Rosemont’s current enrollment is just 1,000 students. Cawley wants to increase that number by 25%.

In 2001, Cawley and a few friends started Rudolph, Pizzo & Associates. (“I was the associates,” he quips.) He left the firm in 2005 to become a Bucks County commissioner. Six years later, he was elected Pennsylvania’s lieutenant governor, despite being relatively unknown outside the area. “In 2009, there was a big article in the Philadelphia Inquirer about all the people running for lieutenant governor and a little bit of handicapping the field,” he recalls. “You know who wasn’t in there?”

Take a guess. But Cawley won anyway, joining Tom Corbett in Harrisburg. Four years later, after Tom Wolf took the spot, Cawley was again looking for opportunities—and one found him. As a United Way CEO, he helped expand opportunities for early-childhood learning. He was also a trustee at Temple—so when his alma mater offered him the development job, “it was like being called home,” Cawley says.

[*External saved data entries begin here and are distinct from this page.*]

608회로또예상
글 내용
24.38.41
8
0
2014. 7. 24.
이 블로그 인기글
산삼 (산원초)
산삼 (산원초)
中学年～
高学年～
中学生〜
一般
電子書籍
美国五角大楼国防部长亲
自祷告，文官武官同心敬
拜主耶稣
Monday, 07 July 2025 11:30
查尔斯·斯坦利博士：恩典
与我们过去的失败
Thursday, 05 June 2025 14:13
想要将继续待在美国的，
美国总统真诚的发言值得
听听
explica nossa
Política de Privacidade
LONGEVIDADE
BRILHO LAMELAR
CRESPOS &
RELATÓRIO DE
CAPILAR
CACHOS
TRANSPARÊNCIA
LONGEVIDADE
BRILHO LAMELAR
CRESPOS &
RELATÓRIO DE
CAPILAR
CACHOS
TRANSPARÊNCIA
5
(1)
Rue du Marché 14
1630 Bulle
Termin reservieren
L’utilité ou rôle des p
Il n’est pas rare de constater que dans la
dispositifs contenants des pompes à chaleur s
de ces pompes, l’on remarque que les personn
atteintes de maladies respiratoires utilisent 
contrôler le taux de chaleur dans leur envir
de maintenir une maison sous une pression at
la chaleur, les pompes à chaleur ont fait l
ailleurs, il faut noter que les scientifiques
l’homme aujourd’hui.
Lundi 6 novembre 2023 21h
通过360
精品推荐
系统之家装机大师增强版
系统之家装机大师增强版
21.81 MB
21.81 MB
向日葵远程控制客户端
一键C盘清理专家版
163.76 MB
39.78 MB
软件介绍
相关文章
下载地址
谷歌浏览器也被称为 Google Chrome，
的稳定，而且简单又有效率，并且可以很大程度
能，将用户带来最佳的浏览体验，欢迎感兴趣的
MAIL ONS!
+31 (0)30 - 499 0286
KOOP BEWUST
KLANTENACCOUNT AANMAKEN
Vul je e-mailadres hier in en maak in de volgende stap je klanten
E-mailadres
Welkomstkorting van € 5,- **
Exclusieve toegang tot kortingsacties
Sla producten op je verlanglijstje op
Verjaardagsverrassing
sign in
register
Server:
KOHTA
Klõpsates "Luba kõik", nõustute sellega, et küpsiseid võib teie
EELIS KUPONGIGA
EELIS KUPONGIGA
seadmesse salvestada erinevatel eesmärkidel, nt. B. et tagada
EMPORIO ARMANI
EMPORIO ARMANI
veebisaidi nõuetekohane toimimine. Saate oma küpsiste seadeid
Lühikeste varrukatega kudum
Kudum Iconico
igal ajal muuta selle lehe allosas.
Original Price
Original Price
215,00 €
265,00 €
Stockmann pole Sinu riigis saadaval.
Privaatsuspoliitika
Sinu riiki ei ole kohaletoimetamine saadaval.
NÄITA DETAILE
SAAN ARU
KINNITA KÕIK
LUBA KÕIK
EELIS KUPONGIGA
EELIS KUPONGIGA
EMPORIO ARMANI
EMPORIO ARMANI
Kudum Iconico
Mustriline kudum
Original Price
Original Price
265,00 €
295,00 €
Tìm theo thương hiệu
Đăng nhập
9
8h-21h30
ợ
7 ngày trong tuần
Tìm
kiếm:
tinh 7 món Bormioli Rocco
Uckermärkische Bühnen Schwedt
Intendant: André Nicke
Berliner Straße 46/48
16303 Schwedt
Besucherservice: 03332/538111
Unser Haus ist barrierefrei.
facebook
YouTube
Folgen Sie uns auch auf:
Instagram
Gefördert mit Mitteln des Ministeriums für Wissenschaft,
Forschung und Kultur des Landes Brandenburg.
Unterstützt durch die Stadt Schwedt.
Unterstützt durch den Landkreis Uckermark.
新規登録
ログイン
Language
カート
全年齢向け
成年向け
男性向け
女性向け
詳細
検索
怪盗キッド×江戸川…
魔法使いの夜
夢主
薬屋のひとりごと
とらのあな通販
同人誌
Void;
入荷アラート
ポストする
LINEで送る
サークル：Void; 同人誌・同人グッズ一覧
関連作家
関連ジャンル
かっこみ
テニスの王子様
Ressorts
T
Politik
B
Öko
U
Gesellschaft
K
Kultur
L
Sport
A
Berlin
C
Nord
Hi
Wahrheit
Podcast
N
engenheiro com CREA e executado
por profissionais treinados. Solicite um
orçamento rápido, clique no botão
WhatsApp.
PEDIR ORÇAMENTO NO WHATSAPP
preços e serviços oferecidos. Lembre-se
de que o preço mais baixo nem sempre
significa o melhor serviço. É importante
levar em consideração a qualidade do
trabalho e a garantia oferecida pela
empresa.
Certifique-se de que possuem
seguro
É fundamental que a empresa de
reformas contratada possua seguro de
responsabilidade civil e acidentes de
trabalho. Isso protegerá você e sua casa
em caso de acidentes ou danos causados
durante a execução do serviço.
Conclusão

Now at Rosemont, he’s invigorated by the challenges. The school’s current enrollment is just 1,000 students. Feeley says its small size makes it “more nimble.” But there’s no question that Rosemont and other Catholic schools in the area are immersed in an unstable environment, as Villanova University’s recent purchase of struggling Cabrini proves. Though Feeley says Rosemont is comfortable with its enrollment, Cawley wants to increase student numbers by 25%. He also wants the school to continue offering opportunities for first-generation students to move ahead. He hit his first-year fundraising target ahead of schedule, and he’s helped put a strategic plan in place.

Feeley and the rest of the search committee members were disappointed when Cawley dropped out in 2021. “Honestly, I feel like this is how it was supposed to have happened all along,” says Feeley, a Rosemont alum who’s been a board member since 2012. “So much in life is timing and luck. This is perfect timing.”